Eine massive Cyber-Attacke auf die Regierung der Ukraine hat am Freitag auch die westlichen Partnerstaaten des Landes aufgeschreckt. Die Webseite des Außenministeriums in Kiew konnte ebenso wie die Seiten des Katastrophenschutzministeriums, des Forschungsministeriums und des Kabinetts nicht aufgerufen werden. Am frühen Morgen waren auf der Homepage des Außenministeriums vorübergehend die drohenden Worte „Habt Angst und rechnet mit dem Schlimmsten“ in ukrainischer, russischer und polnischer Sprache zu lesen. Die EU und Berlin sicherten der Ukraine ihre Hilfe zu.
Der EU-Außenbeauftragte Josep Borrell und die Bundesregierung verurteilten die Cyberattacke scharf. Borrell sagte beim EU-Außenministertreffen im französischen Brest, die EU werde alle Mittel mobilisieren, um Kiew zu unterstützen. Unter anderem sei eine Dringlichkeitssitzung des Politischen und Sicherheitskomitees der EU anberaumt worden. Dabei gehe es auch um technische Hilfestellung für die Ukraine.

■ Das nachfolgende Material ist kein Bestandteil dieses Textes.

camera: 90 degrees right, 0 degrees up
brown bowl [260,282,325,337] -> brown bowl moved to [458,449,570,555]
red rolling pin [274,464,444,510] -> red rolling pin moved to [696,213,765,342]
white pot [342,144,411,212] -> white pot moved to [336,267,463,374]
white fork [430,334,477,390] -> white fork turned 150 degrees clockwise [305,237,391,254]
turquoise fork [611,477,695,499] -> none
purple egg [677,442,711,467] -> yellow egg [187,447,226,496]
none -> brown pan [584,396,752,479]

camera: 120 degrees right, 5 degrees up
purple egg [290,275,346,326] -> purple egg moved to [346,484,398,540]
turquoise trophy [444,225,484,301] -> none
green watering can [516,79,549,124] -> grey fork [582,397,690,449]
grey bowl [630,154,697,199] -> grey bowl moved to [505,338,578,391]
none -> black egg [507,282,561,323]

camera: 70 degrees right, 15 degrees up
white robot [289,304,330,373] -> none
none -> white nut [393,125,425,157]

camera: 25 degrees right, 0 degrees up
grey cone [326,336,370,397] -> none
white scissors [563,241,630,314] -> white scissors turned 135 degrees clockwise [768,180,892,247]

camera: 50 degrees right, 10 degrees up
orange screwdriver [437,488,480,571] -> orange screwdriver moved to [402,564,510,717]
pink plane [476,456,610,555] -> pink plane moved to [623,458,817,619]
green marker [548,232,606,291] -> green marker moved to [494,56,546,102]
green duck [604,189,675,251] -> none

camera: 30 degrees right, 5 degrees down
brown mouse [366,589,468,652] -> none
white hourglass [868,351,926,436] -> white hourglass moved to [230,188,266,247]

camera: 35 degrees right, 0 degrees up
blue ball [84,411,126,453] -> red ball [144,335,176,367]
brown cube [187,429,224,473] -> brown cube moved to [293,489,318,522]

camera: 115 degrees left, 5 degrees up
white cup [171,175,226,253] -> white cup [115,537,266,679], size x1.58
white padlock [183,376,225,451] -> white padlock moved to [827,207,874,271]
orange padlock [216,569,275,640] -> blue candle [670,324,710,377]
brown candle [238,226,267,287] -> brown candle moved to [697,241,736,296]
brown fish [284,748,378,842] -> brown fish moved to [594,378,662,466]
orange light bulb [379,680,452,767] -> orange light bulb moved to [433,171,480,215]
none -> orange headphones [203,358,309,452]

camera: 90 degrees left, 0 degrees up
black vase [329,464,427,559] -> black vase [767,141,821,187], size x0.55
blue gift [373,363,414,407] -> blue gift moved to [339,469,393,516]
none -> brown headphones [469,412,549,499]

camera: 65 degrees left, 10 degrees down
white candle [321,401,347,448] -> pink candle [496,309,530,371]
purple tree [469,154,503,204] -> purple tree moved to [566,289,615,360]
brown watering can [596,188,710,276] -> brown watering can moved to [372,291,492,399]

Ob Russland hinter dem Angriff stecke, sei noch unklar, sagte Borrell: „Wir haben keine Beweise, aber es ist denkbar.“ Österreichs Außenminister Alexander Schallenberg nannte den Cyberangriff „wahnsinnig besorgniserregend“. Er verwies in Brest darauf, dass eine Cyberattacke der Vorbote für militärische Aktivitäten sein könnte. Am Donnerstag hatte Borrell eine EU-Initiative zur Ausbildung von Führungskräften der ukrainischen Armee zur Abwehr von Cyberangriffen angekündigt.
Ein Sprecher des Auswärtigen Amtes machte in Berlin auch die deutsche Bereitschaft zur Hilfe für die Ukraine deutlich. Es werde geprüft, wie eine solche Unterstützung aussehen könnte. Es seien „viele zentrale Regierungsstellen“ in Kiew betroffen.
Mehrere Webseiten der ukrainischen Regierung waren in der Nacht zum Freitag Ziel der massiven Cyberattacke geworden. Auf der Webseite des Außenministeriums war vorübergehend die Botschaft zu lesen: „Ukrainer! All eure persönlichen Daten wurden gelöscht und können nicht wieder hergestellt werden. Alle Informationen über euch sind veröffentlicht, habt Angst und rechnet mit dem Schlimmsten.“
Nach Angaben der ukrainischen Geheimdienste wurden bei der Cyberattacke keine persönlichen Daten gestohlen. „Auf den Startseiten der betroffenen Websites wurden provozierende Botschaften veröffentlicht, aber der Inhalt dieser Seiten wurde nicht geändert und es gab nach bisherigen Informationen keinen Diebstahl persönlicher Daten“, erklärte der ukrainische Geheimdienst SBU. Ein Großteil der betroffenen Seiten sei wieder zugänglich und die verbliebenen seien „ebenfalls sehr bald wieder aufrufbar“.
Wer hinter der Cyberattacke stand, war zunächst unklar. Die Regierung in Kiew machte dazu keine Angaben. Bei früheren Cyberattacken auf Regierungs-Websites und wichtige Infrastruktureinrichtungen hatte Kiew wiederholt russische Hacker mit Verbindungen zum Kreml verantwortlich gemacht.
Das Außenministerium in Kiew erklärte, Spezialisten arbeiteten daran, das IT-System wieder in Gang zu bringen. Die Cyber-Polizei habe Ermittlungen eingeleitet.
Der Cyberangriff erfolgte vor dem Hintergrund der verschärften Spannungen zwischen Russland und dem Westen im Ukraine-Konflikt. Angesichts eines massiven russischen Truppenaufmarsches an der Grenze zur Ukraine fürchtet der Westen, Moskau könnte das Nachbarland angreifen.